IPL is found to be effective for epidermal
melasma while, dermal or mixed or refractory melasma can be targeted with
higher fluencies. In darker skin, the risk of PIH should be always be kept in
mind. Use of low fluences and long delay between pulses in such cases can be
helpful. Also, pre and post treatment sun protection and hydroquinone should be
used.

 

Also, combination of ablative and pigment
selective lasers has been tried in melasma. Ablative lasers remove the epidermis
(containing excess melanin and abnormal melanocytes), followed by the use of
Q-switched pigment selective laser that reach deeper lesion in dermis (dermal
melanophages) have been tried without causing serious side effects.

Lasers
in the Future

Recently, FDA has approved Fractional Er:YAG
laser for melasma. The Thulium laser and Copper Bromide laser appear promising
but have been tried in small number of patients, so larger studies are needed
with cautious analysis of results.

Picosecond lasers are now available with laser
output of 532nm, 755nm and 1064nm. However, these have not been tried in
melasma. However, theoretically they may be more effective in removing pigment
due to the shorter laser pulse duration that cause pigment fragmentation. The
damage to surrounding tissue is much less.

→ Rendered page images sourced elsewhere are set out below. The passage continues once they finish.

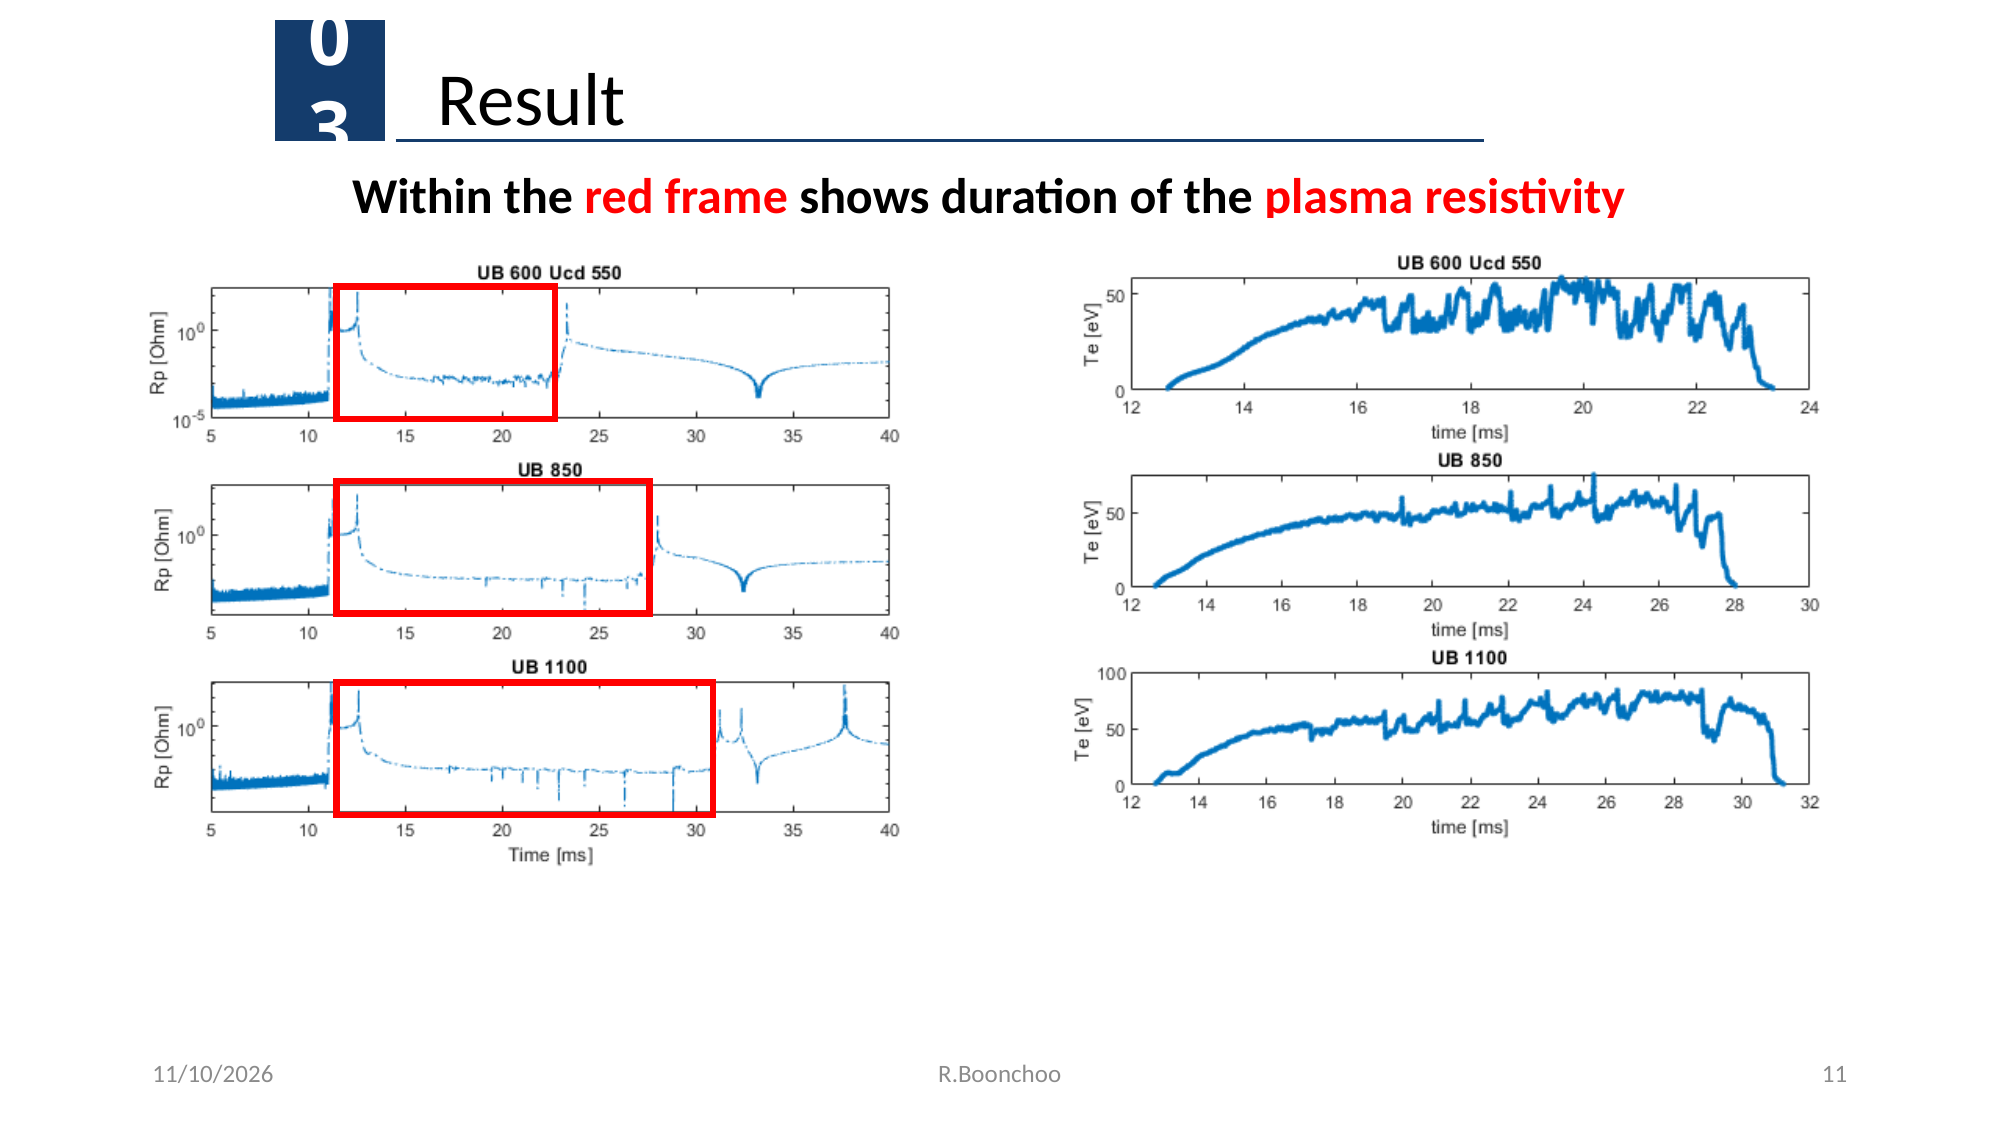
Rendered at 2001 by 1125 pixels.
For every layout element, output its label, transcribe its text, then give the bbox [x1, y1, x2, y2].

text_box Within the red frame shows duration of the plasma resistivity [62, 156, 1938, 248]
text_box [276, 21, 1485, 141]
slide_number 11 [1412, 1042, 1863, 1103]
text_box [97, 228, 973, 885]
footer R.Boonchoo [662, 1042, 1338, 1103]
picture [1017, 218, 1893, 876]
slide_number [137, 1042, 588, 1103]
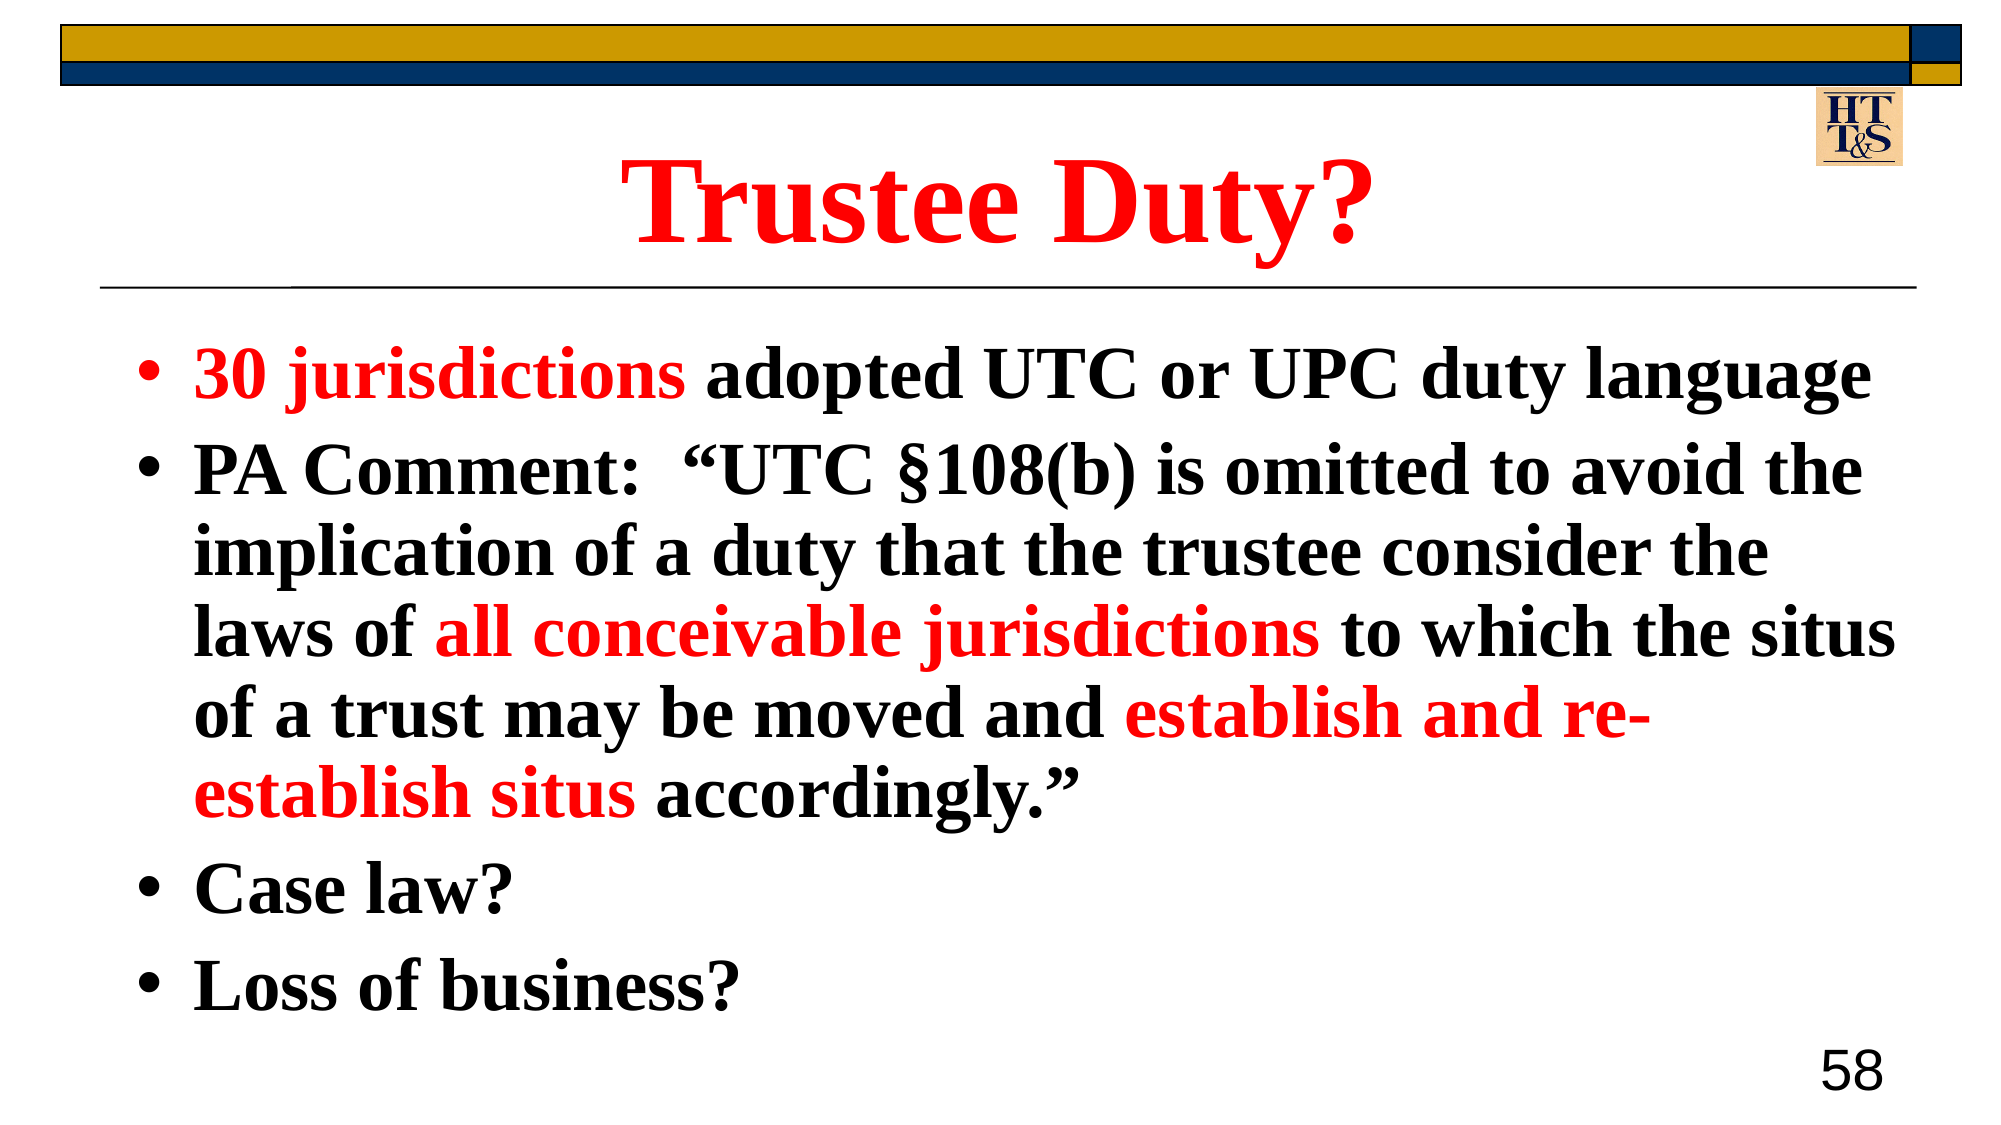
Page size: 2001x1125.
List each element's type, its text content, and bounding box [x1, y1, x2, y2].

title Trustee Duty? [99, 87, 1900, 275]
text_box 30 jurisdictions adopted UTC or UPC duty language PA Comment: “UTC §108(b) is omitted to avoid the implication of a duty that the trustee consider the laws of all conceivable jurisdictions to which the situs of a trust may be moved and establish and re-establish situs accordingly.” Case law? Loss of business? [121, 325, 1922, 1125]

Lasers may be used for facilitating delivery of
topical medications known as laser assisted drug delivery (LADD). LADD may be used
to treat patients with dermal type of melasma where topical therapy has not shown
good results. CO2 and Er:YAG ablative lasers can be used to create
transepidermal channels, and thus, facilitating drug delivery to the deeper
layers of the skin.

Similar to LADD, micro needle (MN) technology
can be used deliver cosmeceuticals across the skin by creating micron sized
pores through the epidermis using a roller device with needles.12

In melasma, radiofrequency (RF) devices have
also been used. Cameli et al used a mono polar RF device to facilitate drug
delivery of phytocomplex of 1% kojic acid in 50 patients of melasma.13
MASI score was improved in all patients without any adverse effects. Fractional
RF has also been tried in melasma. Fractional RF causes fractionated
transepidermal elimination of melanin with minimal risk of PIH.